Intuit Cuts 3000 Jobs as TurboTax Maker Bets Big on AI
Intuit is laying off 3,000 employees, or 17 percent of its workforce, while signing multi-year AI deals with OpenAI and Anthropic to embed its financial tools into ChatGPT and Claude.

Key Takeaways
- Intuit is laying off 3,000 employees, or 17 percent of its workforce, in its largest-ever job cut
- The company signed multi-year AI deals with both OpenAI and Anthropic to integrate its tools into ChatGPT and Claude
- Affected US workers stay on payroll through July 31 with 16 weeks of severance plus tenure bonuses
- Intuit will close offices in Reno and Woodland Hills as part of the restructuring
Intuit, the company behind TurboTax, QuickBooks, and Credit Karma, is cutting roughly 3,000 jobs as it accelerates its push into artificial intelligence. The layoffs represent 17 percent of the company's global workforce of roughly 18,200 people and mark the largest workforce reduction in Intuit's four-decade history.
AI Partnerships Replace Traditional Roles
CEO Sasan Goodarzi disclosed the cuts in an internal memo, stating the company is simplifying its corporate structure while directing resources toward AI development. The restructuring goes well beyond routine cost-cutting. Intuit has signed multi-year agreements with both OpenAI and Anthropic to embed its financial tools directly into ChatGPT and Claude, the two most widely used large language model platforms.

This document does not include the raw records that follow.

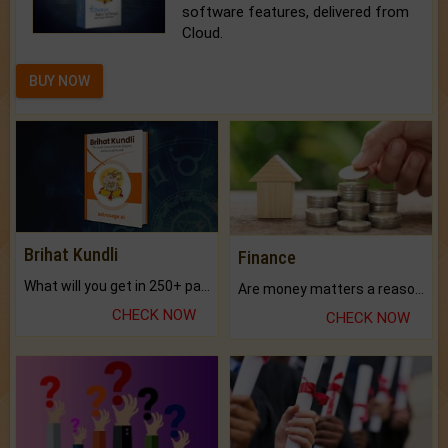
software features, delivered from
Cloud.
BUY NOW
Brihat Kundli
Finance
What will you get in 250+ pages Colored Brihat Kundli.
Are money matters a reason for the dark-circles under your eyes?
CHECK NOW
CHECK NOW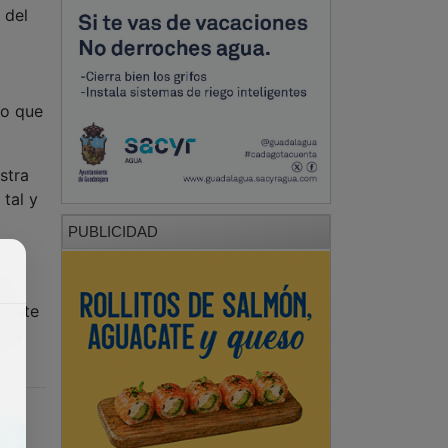
 del
do que
stra
 tal y
PUBLICIDAD
tá
n este
sta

The partnerships mean that users of those AI assistants could soon handle tax preparation, bookkeeping, and personal finance tasks without ever opening a separate Intuit app. For Intuit, the deals represent a fundamental shift in how its products reach customers, moving from standalone software to capabilities woven into the platforms where millions of people already interact with AI every day.

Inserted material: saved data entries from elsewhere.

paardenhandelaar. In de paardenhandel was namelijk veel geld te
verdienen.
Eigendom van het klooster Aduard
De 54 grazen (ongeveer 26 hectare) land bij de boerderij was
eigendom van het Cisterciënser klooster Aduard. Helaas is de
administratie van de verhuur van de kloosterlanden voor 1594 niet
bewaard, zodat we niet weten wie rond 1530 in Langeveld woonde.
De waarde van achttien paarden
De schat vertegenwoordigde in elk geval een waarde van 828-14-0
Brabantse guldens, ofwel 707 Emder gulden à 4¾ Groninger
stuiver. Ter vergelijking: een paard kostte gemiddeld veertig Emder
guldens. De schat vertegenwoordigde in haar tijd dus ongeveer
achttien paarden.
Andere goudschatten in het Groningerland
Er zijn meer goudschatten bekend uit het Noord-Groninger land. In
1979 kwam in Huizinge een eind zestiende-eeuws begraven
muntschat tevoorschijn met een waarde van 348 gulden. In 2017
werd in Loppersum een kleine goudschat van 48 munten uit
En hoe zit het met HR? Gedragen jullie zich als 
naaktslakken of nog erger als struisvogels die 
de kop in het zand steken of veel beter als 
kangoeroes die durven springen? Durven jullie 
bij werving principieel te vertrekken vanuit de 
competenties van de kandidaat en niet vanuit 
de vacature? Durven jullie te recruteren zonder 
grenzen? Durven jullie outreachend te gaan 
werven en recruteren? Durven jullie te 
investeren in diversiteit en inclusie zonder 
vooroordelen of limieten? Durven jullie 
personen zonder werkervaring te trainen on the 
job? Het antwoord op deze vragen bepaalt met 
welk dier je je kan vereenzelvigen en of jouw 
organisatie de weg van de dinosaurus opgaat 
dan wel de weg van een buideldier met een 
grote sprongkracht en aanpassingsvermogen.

Severance and Office Closures
Affected United States employees will remain on payroll through July 31 and receive 16 weeks of base pay plus two additional weeks for each year of service. Intuit will also close its offices in Reno and Woodland Hills as it consolidates teams into key hub locations across the country.

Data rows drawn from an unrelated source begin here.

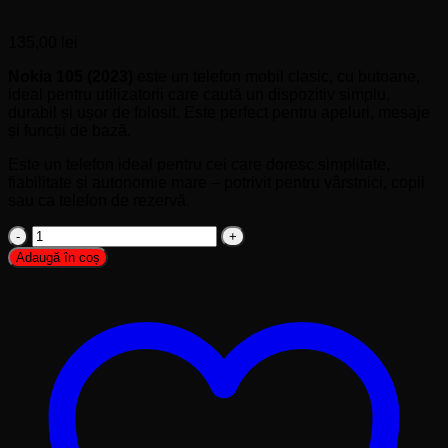
135,00
lei
Nokia 105 (2023)
este un telefon mobil clasic, cu butoane,
ideal pentru utilizatorii care caută un dispozitiv simplu,
durabil și ușor de folosit. Este perfect pentru apeluri, mesaje
și funcții de bază.
Este un telefon ideal pentru cei care doresc simplitate,
fiabilitate și autonomie mare – potrivit pentru vârstnici, copii
sau ca telefon de rezervă.
Cantitate
Nokia
Adaugă în coș
105
-
2023
Negru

The timing is notable. Intuit announced the layoffs on the same day it reported third-quarter earnings, and the company's stock has underperformed the broader S&P 500 over the past twelve months. Investors have not viewed Intuit as a clear beneficiary of the AI boom despite its massive trove of financial data covering millions of small businesses and individual taxpayers, a gap the company now appears determined to close.
With roughly 15,200 employees remaining, Intuit joins a growing list of major technology companies reshaping their workforces around AI priorities. Meta cut 8,000 roles last week in a similar pivot, and the pattern suggests that companies sitting on valuable proprietary data but lacking AI infrastructure are willing to make dramatic personnel changes to stay competitive in a rapidly shifting market.